18.7.4 Nordic Countries

Deregulation in the Nordic countries started in Norway in 1991 followed by Finland in 1995 and Denmark and Sweden in 1996. There is one transmission system operator in each country and a large number of distribution companies (varying from 84 in Denmark to 380 in Sweden). Consistent with previously discussed models, revenue cap electricity regulation is now used in all the Nordic countries.

Differences in approaches in each of the Nordic countries are in the detail. For example different models are used for deciding the allowed rate of return. In addition, the assessment of the regulatory asset base varies leading to large differences in the applied revenue caps. Similarly, benchmarking and efficiency targets may be applied differently. The regulatory period is one year in Denmark, four years in Finland, five years in Norway and four years in Sweden.

Incentives are provided to ensure reliability is maintained despite incentives to lower costs. These vary between countries, but in all cases attempts are made to relate the rewards and penalties to the customer value of the reliability.

NordREG, the Nordic energy regulator, has produced a detailed overview of the economic regulation of electricity grids in Nordic countries [18.33].

18.8 Conclusion

This chapter has provided an overview of the current state of electricity markets and associated regulation. This has included the development of the electricity industry structure and its organization. A more detailed explanation of electricity markets and the various models that have been adopted to facilitate competition then follow, as well as some examples from around the world. A similar approach has been used to explain the use of regulatory oversight.

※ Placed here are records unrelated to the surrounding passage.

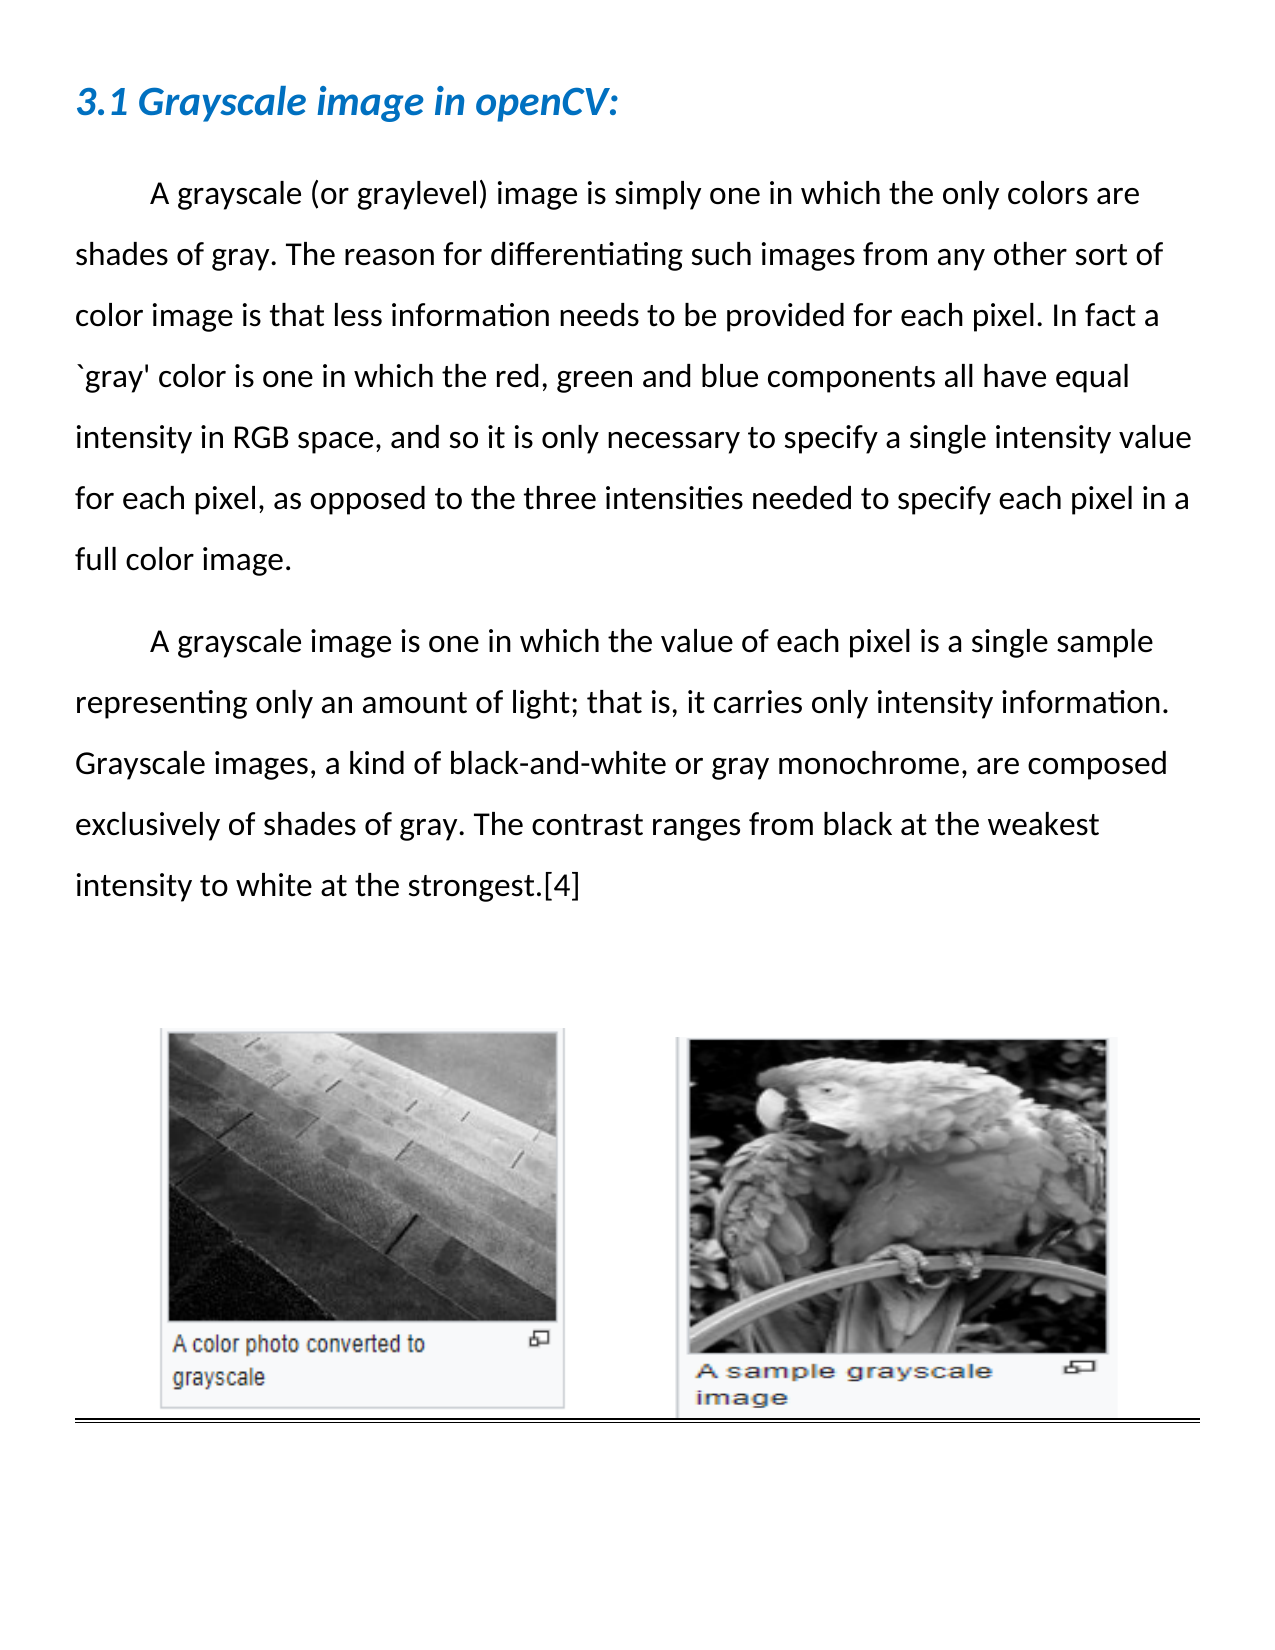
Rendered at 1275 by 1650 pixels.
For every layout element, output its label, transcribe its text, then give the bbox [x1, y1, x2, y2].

text 3.1 Grayscale image in openCV: [75, 75, 1200, 126]
picture [150, 1028, 574, 1418]
text A grayscale image is one in which the value of each pixel is a single sample representing only an amount of light; that is, it carries only intensity information. Grayscale images, a kind of black-and-white or gray monochrome, are composed exclusively of shades of gray. The contrast ranges from black at the weakest intensity to white at the strongest.[4] [75, 620, 1200, 905]
picture [663, 1037, 1118, 1418]
text A grayscale (or graylevel) image is simply one in which the only colors are shades of gray. The reason for differentiating such images from any other sort of color image is that less information needs to be provided for each pixel. In fact a `gray' color is one in which the red, green and blue components all have equal intensity in RGB space, and so it is only necessary to specify a single intensity value for each pixel, as opposed to the three intensities needed to specify each pixel in a full color image. [75, 172, 1200, 579]
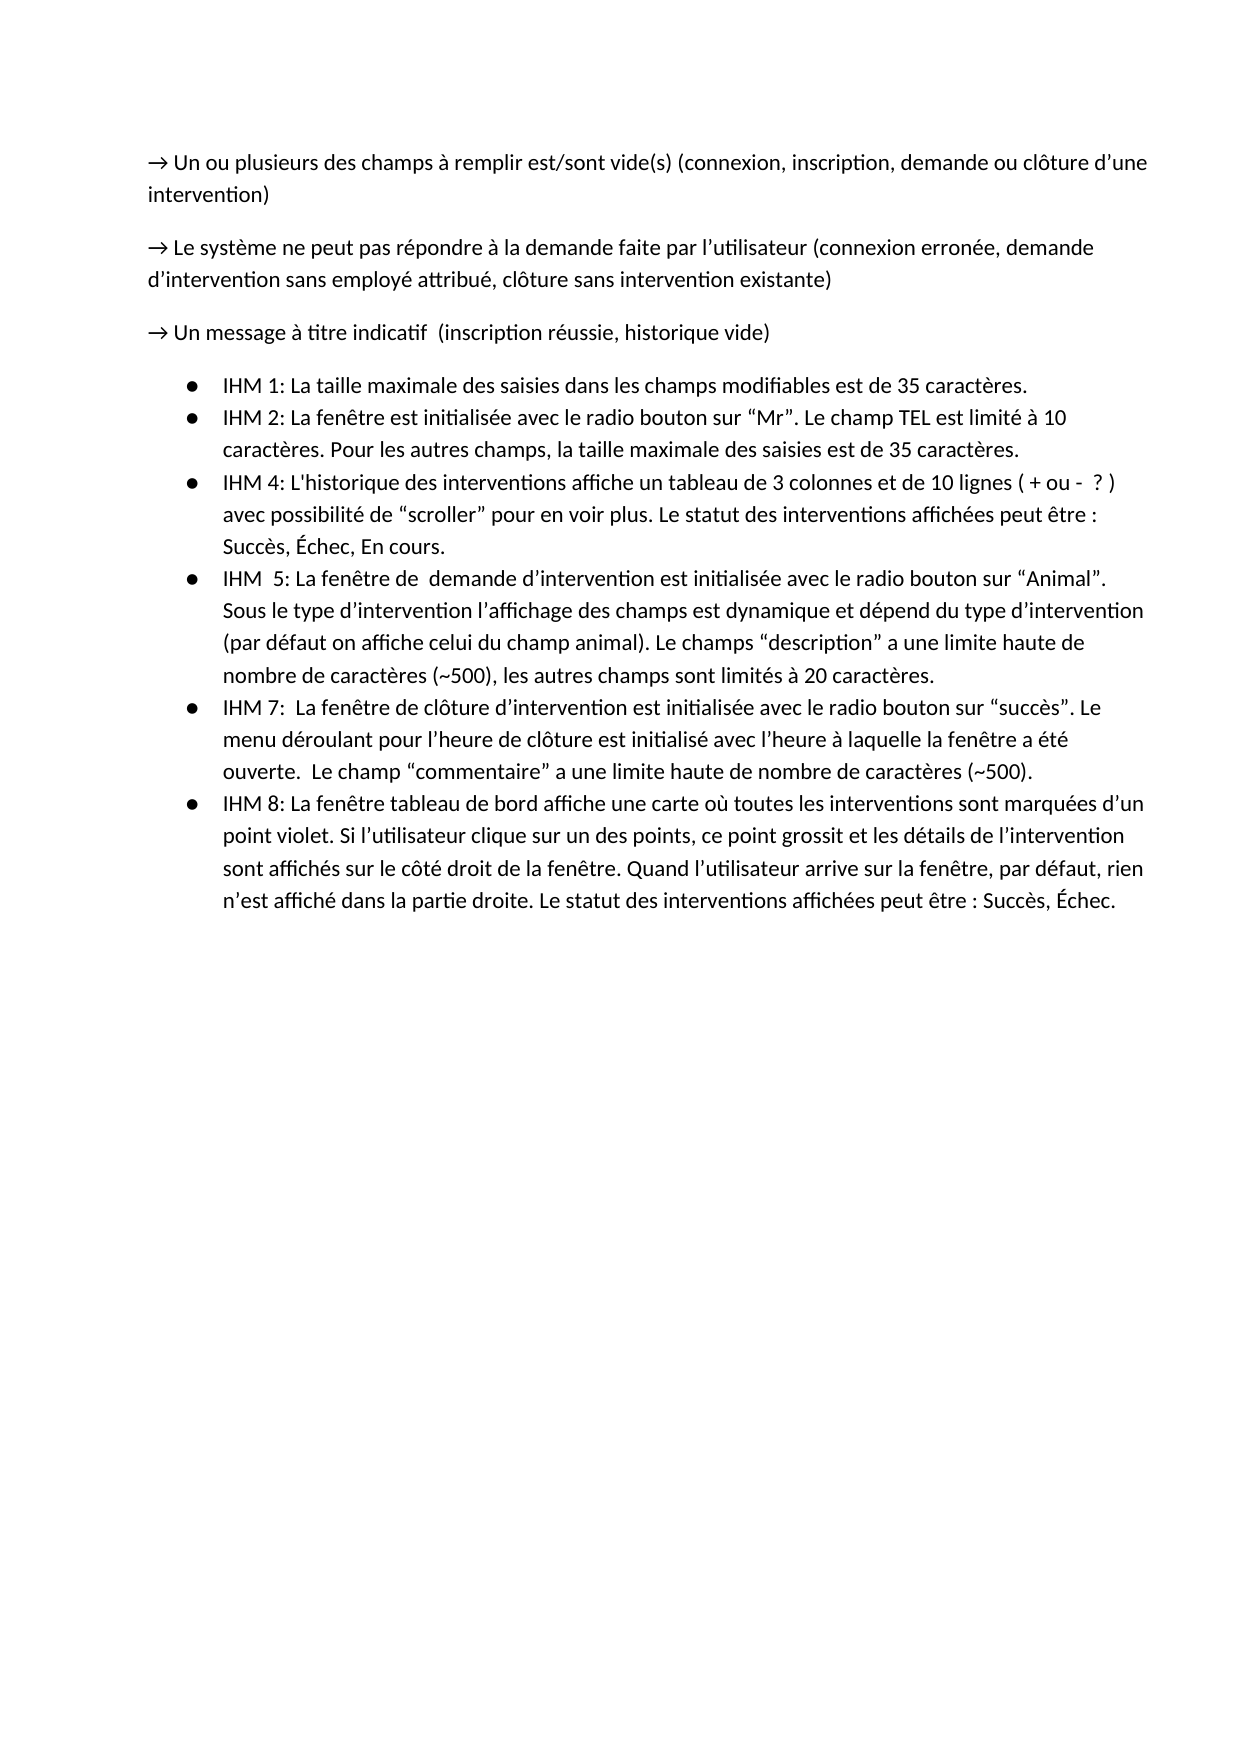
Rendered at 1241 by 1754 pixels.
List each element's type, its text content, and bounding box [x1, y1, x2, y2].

list IHM 1: La taille maximale des saisies dans les champs modifiables est de 35 caractères. [185, 371, 1150, 399]
text → Un message à titre indicatif (inscription réussie, historique vide) [148, 318, 1150, 346]
text → Le système ne peut pas répondre à la demande faite par l’utilisateur (connexion erronée, demande d’intervention sans employé attribué, clôture sans intervention existante) [148, 233, 1150, 293]
text → Un ou plusieurs des champs à remplir est/sont vide(s) (connexion, inscription, demande ou clôture d’une intervention) [148, 148, 1150, 208]
list IHM 5: La fenêtre de demande d’intervention est initialisée avec le radio bouton sur “Animal”. Sous le type d’intervention l’affichage des champs est dynamique et dépend du type d’intervention (par défaut on affiche celui du champ animal). Le champs “description” a une limite haute de nombre de caractères (~500), les autres champs sont limités à 20 caractères. [185, 564, 1150, 689]
list IHM 8: La fenêtre tableau de bord affiche une carte où toutes les interventions sont marquées d’un point violet. Si l’utilisateur clique sur un des points, ce point grossit et les détails de l’intervention sont affichés sur le côté droit de la fenêtre. Quand l’utilisateur arrive sur la fenêtre, par défaut, rien n’est affiché dans la partie droite. Le statut des interventions affichées peut être : Succès, Échec. [185, 789, 1150, 914]
list IHM 2: La fenêtre est initialisée avec le radio bouton sur “Mr”. Le champ TEL est limité à 10 caractères. Pour les autres champs, la taille maximale des saisies est de 35 caractères. [185, 403, 1150, 463]
list IHM 7: La fenêtre de clôture d’intervention est initialisée avec le radio bouton sur “succès”. Le menu déroulant pour l’heure de clôture est initialisé avec l’heure à laquelle la fenêtre a été ouverte. Le champ “commentaire” a une limite haute de nombre de caractères (~500). [185, 693, 1150, 785]
list IHM 4: L'historique des interventions affiche un tableau de 3 colonnes et de 10 lignes ( + ou - ? ) avec possibilité de “scroller” pour en voir plus. Le statut des interventions affichées peut être : Succès, Échec, En cours. [185, 468, 1150, 560]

The chapter is necessarily at a reasonably high level and the reader is encouraged to further explore at a more detailed level to view the latest developments and in depth explanations regarding the design and operation of market and regulatory schemes that are used across the world. Widespread adoption of electricity markets is relatively recent, occurring over the last twenty-five to thirty years and the models used continue to be developed and refined.

The drive to reduce the carbon footprint of electricity supply while ensuring the end price to customers remains affordable is ongoing. To some extent this is dependent on the evolution of existing and the development of new technologies. This includes storage mechanisms such as batteries, new distributed generations and a range of new smart load control processes. Some of these will increase the number of competitive generators and loads in the market as well as change the nature of their operation. In some cases this may put pressure on the traditional monopoly status of the network businesses. Electricity markets will need to evolve to facilitate the new forms of trading and customer expectations. In addition, regulatory oversight will need to change to ensure it supports market developments that benefit the end customers.